> _Exercise description_
Restate all the data word for word and omit the pictures.

---------- Input for this task ----------

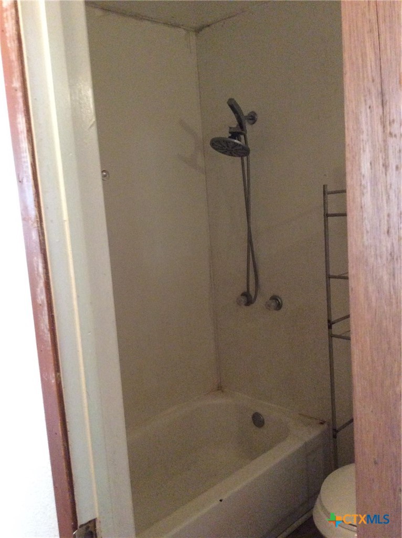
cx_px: 201
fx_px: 497
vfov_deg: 56.9
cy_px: 269
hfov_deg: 44.0
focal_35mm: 32
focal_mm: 3.3
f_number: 2.4
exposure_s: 1/20
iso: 320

----------

> _Answer to this problem_
cx_px: 201
fx_px: 497
vfov_deg: 56.9
cy_px: 269
hfov_deg: 44.0
focal_35mm: 32
focal_mm: 3.3
f_number: 2.4
exposure_s: 1/20
iso: 320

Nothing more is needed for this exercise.